SOURCE DOCUMENT:
Ordinance No. 85-802 changed zoning from C to “special use for mini warehouse storage.” Section 3 of the ordinance provided, “This Special Use Zoning Classification shall be applicable as long as the property is used for Mini Warehouse Storage, and in the event such use discontinues, the zoning shall revert to Commercial.” Article XIII of Ordinance No. 85-802 relating to special uses of mini-warehouses states, “All special use permits terminate when the special use ceases or after one (1) year from approval if meaningful construction is not under way.”
It is undisputed Lot 5 was never used for mini-warehouse storage. The City focuses on the word “discontinue” in section 3 to support its argument that because Lot 5 was never used for mini-warehouse storage in the first place, the use could not be discontinued; therefore, the reversionary language back to commercial never applied. The City claims, “The ordinance is silent on the effect of a failure to commence construction of the use within a time certain.” We disagree with the City’s interpretation of the ordinance.
First, the plain language of the ordinance does in fact contemplate a situation in which a mini-warehouse was never built. Section 3 specifically states special use zoning applies “as long as the property is used for Mini Warehouse Storage.” If property is never used for mini-warehouse storage, the special use zoning never applies, and the zoning reverts back to commercial as expressly stated in section 3.

DATA SECTION:
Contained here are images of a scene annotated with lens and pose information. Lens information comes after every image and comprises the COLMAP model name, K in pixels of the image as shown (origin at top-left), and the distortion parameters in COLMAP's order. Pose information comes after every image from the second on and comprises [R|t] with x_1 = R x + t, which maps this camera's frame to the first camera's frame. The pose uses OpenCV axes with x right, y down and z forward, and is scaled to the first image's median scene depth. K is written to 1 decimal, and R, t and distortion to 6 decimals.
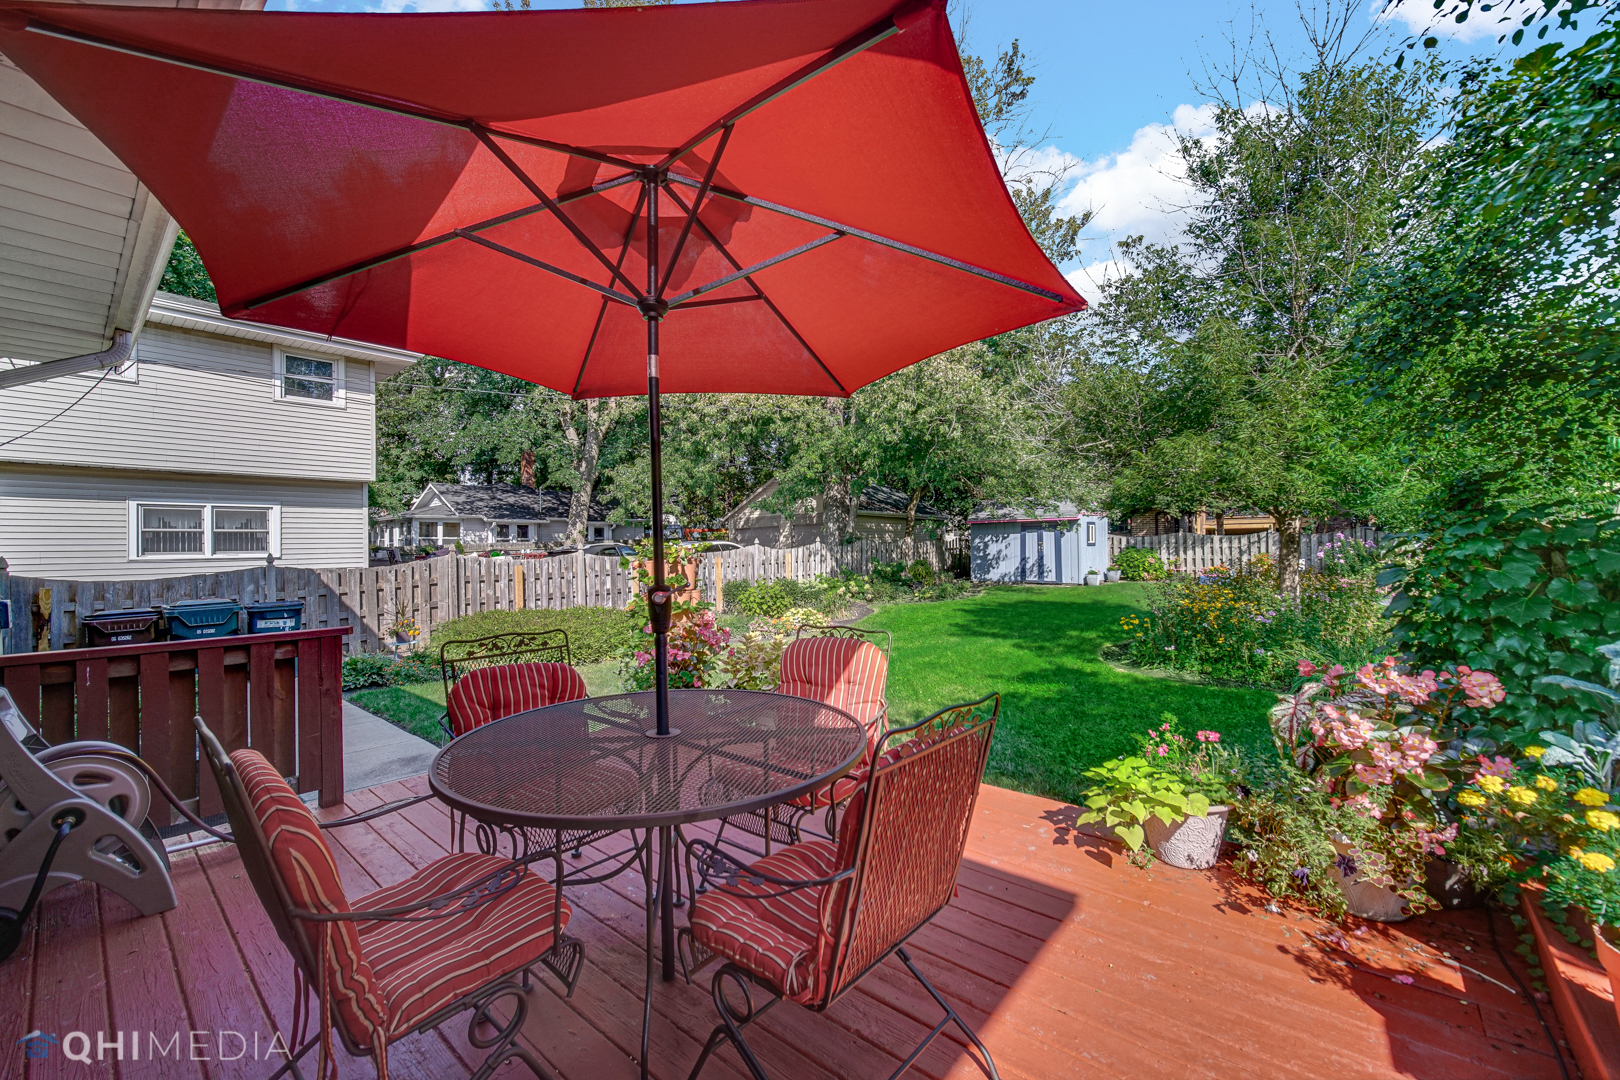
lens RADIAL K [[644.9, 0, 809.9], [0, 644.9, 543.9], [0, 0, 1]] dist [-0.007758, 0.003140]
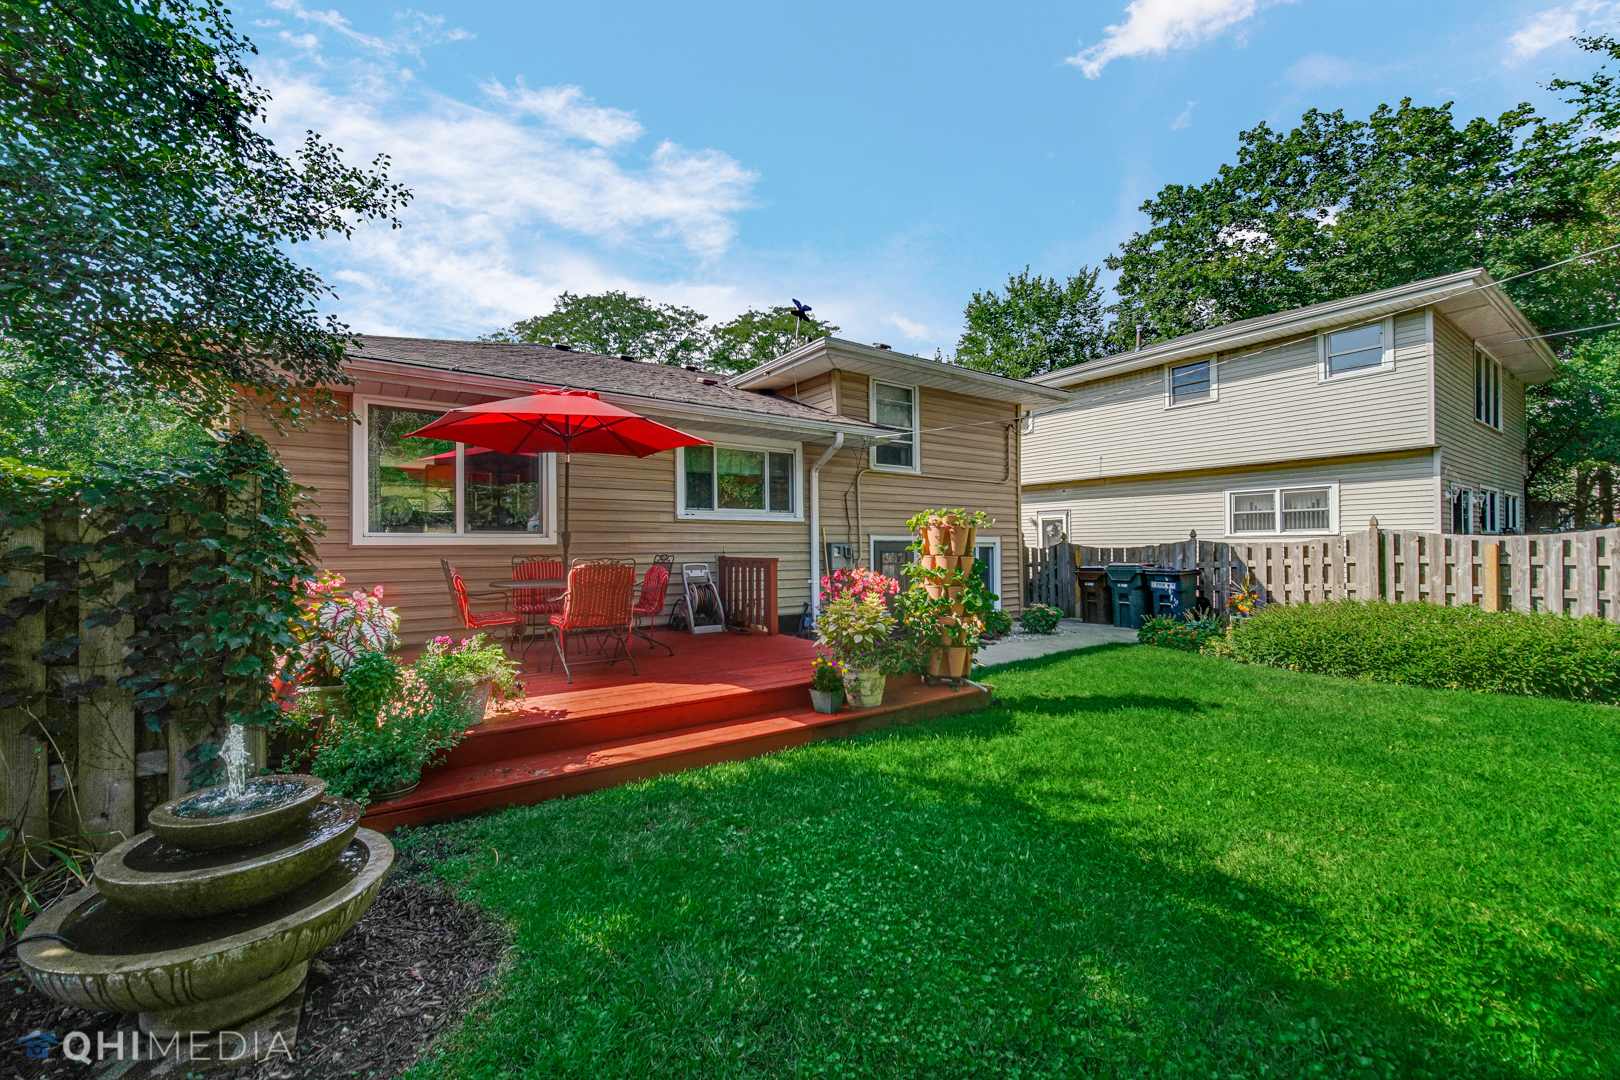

TASKS TO PERFORM:
1. Render this sentence from the zoning passage into Spanish: "It is undisputed Lot 5 was never used for mini-warehouse storage."
2. Resume the zoning passage after its last sentence, carrying forward its argument about Ordinance No. 85-802.
The data has no connection to the zoning passage.

REPLIES:
1. Es indiscutible que el Lote 5 nunca se utilizó para almacenamiento en minialmacenes.

2.
We agree with the Andertons the legislative intent for this interpretation is furthered by the language in Article XIII, which provides that all special use permits terminate after one year from approval if meaningful construction is not under way. While we agree Article XIII does not include the reversionary language present in section 3, such language is unnecessary. If construction is not under way within a year, then the property is clearly not being used for mini-warehouse storage. When the property is not being used for mini-warehouse storage, the special use permit terminates. It follows then that the termination of the special use permit results in a discontinued use of the property. When property is not being used for mini-warehouse storage or the use is discontinued, it loses its special use status and reverts back to commercial. Thus, we agree with the Andertons that reading these two sections of the ordinance together, the mini warehouse zoning does not apply. Accordingly, the trial court could not rely on this ground to support the City’s summary judgment as to the alleged nonconforming use status of Lot 5.
Having addressed both parties arguments, we conclude the Andertons presented evidence of a disputed fact issue at to the use of Lot 5. As such, the trial court erred in granting summary judgment and concluding the Andertons have “no non-conforming use rights in Lot 5 of *93the Subject Property.” We sustain appellants’ first issue.
Inverse Condemnation
In their second issue the Andertons argue their inverse condemnation counterclaim is ripe for review; therefore, the trial court erred by granting summary judgment as to that claim. The Ander-tons’ inverse condemnation counterclaim asserts the 2001 zoning change has resulted in the City attempting to prevent them from using Lot 5 for its intended use and has substantially devalued the property and interfered with their reasonable investment-backed expectations that they could continue their business on the property. The City responds the Andertons’ claim is premature, as they have not availed themselves of relief measures available under the zoning ordinance, which would have allowed the City to reach a final decision regarding proposed uses of Lot 5.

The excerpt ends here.